» GOAL OF THE EXERCISE
Copy every entry as is. Leave images out.

(Stored items)
"""
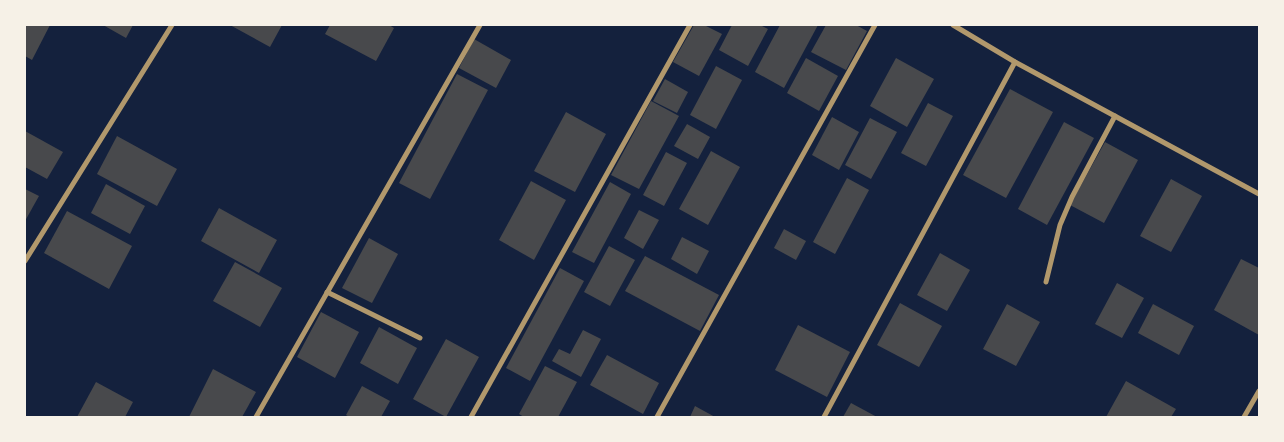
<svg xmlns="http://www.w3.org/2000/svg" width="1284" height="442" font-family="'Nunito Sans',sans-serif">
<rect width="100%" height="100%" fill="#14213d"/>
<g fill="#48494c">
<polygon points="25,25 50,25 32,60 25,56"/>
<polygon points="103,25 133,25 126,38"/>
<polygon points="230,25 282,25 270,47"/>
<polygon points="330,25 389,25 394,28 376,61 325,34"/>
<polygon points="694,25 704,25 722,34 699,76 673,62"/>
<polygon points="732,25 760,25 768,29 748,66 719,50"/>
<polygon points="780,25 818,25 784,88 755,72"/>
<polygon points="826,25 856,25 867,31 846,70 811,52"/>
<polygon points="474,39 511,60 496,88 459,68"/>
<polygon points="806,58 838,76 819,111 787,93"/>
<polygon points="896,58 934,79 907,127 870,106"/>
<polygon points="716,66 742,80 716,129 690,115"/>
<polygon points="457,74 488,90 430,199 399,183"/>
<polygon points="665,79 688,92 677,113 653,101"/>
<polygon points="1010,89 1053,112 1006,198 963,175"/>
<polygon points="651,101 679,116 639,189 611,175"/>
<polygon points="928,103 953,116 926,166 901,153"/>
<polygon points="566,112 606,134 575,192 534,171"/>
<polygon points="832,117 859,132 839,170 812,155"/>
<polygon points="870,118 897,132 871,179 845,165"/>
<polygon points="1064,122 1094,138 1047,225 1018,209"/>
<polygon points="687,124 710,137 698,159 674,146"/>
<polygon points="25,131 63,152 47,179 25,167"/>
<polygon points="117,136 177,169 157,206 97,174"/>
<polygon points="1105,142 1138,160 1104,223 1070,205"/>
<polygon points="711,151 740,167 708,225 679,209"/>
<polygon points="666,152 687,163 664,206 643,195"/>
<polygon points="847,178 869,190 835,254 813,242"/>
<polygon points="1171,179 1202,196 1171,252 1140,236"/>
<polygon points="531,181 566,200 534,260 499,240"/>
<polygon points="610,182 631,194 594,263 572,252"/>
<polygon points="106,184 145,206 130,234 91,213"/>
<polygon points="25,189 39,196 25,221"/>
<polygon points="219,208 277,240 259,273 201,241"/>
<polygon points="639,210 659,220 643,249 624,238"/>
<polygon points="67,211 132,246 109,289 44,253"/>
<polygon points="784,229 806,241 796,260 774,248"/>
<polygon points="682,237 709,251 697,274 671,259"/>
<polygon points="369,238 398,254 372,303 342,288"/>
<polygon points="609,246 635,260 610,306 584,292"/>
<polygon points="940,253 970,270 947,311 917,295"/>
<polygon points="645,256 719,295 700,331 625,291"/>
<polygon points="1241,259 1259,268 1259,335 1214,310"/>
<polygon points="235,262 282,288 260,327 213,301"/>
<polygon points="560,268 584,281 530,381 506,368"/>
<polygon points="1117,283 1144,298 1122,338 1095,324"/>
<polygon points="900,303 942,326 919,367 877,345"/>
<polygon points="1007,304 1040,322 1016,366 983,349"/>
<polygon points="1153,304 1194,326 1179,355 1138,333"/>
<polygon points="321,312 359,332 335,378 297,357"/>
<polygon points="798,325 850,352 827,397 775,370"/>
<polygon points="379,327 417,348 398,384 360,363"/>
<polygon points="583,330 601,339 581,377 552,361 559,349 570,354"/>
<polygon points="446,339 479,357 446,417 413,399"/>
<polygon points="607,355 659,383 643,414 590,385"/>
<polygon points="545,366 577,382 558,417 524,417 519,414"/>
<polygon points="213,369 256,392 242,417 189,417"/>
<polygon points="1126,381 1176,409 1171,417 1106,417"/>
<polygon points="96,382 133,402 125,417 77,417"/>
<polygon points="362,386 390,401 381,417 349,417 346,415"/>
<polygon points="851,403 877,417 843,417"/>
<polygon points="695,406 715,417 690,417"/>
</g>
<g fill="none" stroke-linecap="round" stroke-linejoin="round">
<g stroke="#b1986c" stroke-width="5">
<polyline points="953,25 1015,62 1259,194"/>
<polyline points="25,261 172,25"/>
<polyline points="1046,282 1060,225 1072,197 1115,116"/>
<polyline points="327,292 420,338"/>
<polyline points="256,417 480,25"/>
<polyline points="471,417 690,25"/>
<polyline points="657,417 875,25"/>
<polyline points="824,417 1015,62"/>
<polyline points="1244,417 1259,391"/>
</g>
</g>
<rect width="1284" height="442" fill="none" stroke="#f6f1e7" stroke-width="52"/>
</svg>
"""
» TASK RESULT
<svg xmlns="http://www.w3.org/2000/svg" width="1284" height="442" font-family="'Nunito Sans',sans-serif">
<rect width="100%" height="100%" fill="#14213d"/>
<g fill="#48494c">
<polygon points="25,25 50,25 32,60 25,56"/>
<polygon points="103,25 133,25 126,38"/>
<polygon points="230,25 282,25 270,47"/>
<polygon points="330,25 389,25 394,28 376,61 325,34"/>
<polygon points="694,25 704,25 722,34 699,76 673,62"/>
<polygon points="732,25 760,25 768,29 748,66 719,50"/>
<polygon points="780,25 818,25 784,88 755,72"/>
<polygon points="826,25 856,25 867,31 846,70 811,52"/>
<polygon points="474,39 511,60 496,88 459,68"/>
<polygon points="806,58 838,76 819,111 787,93"/>
<polygon points="896,58 934,79 907,127 870,106"/>
<polygon points="716,66 742,80 716,129 690,115"/>
<polygon points="457,74 488,90 430,199 399,183"/>
<polygon points="665,79 688,92 677,113 653,101"/>
<polygon points="1010,89 1053,112 1006,198 963,175"/>
<polygon points="651,101 679,116 639,189 611,175"/>
<polygon points="928,103 953,116 926,166 901,153"/>
<polygon points="566,112 606,134 575,192 534,171"/>
<polygon points="832,117 859,132 839,170 812,155"/>
<polygon points="870,118 897,132 871,179 845,165"/>
<polygon points="1064,122 1094,138 1047,225 1018,209"/>
<polygon points="687,124 710,137 698,159 674,146"/>
<polygon points="25,131 63,152 47,179 25,167"/>
<polygon points="117,136 177,169 157,206 97,174"/>
<polygon points="1105,142 1138,160 1104,223 1070,205"/>
<polygon points="711,151 740,167 708,225 679,209"/>
<polygon points="666,152 687,163 664,206 643,195"/>
<polygon points="847,178 869,190 835,254 813,242"/>
<polygon points="1171,179 1202,196 1171,252 1140,236"/>
<polygon points="531,181 566,200 534,260 499,240"/>
<polygon points="610,182 631,194 594,263 572,252"/>
<polygon points="106,184 145,206 130,234 91,213"/>
<polygon points="25,189 39,196 25,221"/>
<polygon points="219,208 277,240 259,273 201,241"/>
<polygon points="639,210 659,220 643,249 624,238"/>
<polygon points="67,211 132,246 109,289 44,253"/>
<polygon points="784,229 806,241 796,260 774,248"/>
<polygon points="682,237 709,251 697,274 671,259"/>
<polygon points="369,238 398,254 372,303 342,288"/>
<polygon points="609,246 635,260 610,306 584,292"/>
<polygon points="940,253 970,270 947,311 917,295"/>
<polygon points="645,256 719,295 700,331 625,291"/>
<polygon points="1241,259 1259,268 1259,335 1214,310"/>
<polygon points="235,262 282,288 260,327 213,301"/>
<polygon points="560,268 584,281 530,381 506,368"/>
<polygon points="1117,283 1144,298 1122,338 1095,324"/>
<polygon points="900,303 942,326 919,367 877,345"/>
<polygon points="1007,304 1040,322 1016,366 983,349"/>
<polygon points="1153,304 1194,326 1179,355 1138,333"/>
<polygon points="321,312 359,332 335,378 297,357"/>
<polygon points="798,325 850,352 827,397 775,370"/>
<polygon points="379,327 417,348 398,384 360,363"/>
<polygon points="583,330 601,339 581,377 552,361 559,349 570,354"/>
<polygon points="446,339 479,357 446,417 413,399"/>
<polygon points="607,355 659,383 643,414 590,385"/>
<polygon points="545,366 577,382 558,417 524,417 519,414"/>
<polygon points="213,369 256,392 242,417 189,417"/>
<polygon points="1126,381 1176,409 1171,417 1106,417"/>
<polygon points="96,382 133,402 125,417 77,417"/>
<polygon points="362,386 390,401 381,417 349,417 346,415"/>
<polygon points="851,403 877,417 843,417"/>
<polygon points="695,406 715,417 690,417"/>
</g>
<g fill="none" stroke-linecap="round" stroke-linejoin="round">
<g stroke="#b1986c" stroke-width="5">
<polyline points="953,25 1015,62 1259,194"/>
<polyline points="25,261 172,25"/>
<polyline points="1046,282 1060,225 1072,197 1115,116"/>
<polyline points="327,292 420,338"/>
<polyline points="256,417 480,25"/>
<polyline points="471,417 690,25"/>
<polyline points="657,417 875,25"/>
<polyline points="824,417 1015,62"/>
<polyline points="1244,417 1259,391"/>
</g>
</g>
<rect width="1284" height="442" fill="none" stroke="#f6f1e7" stroke-width="52"/>
</svg>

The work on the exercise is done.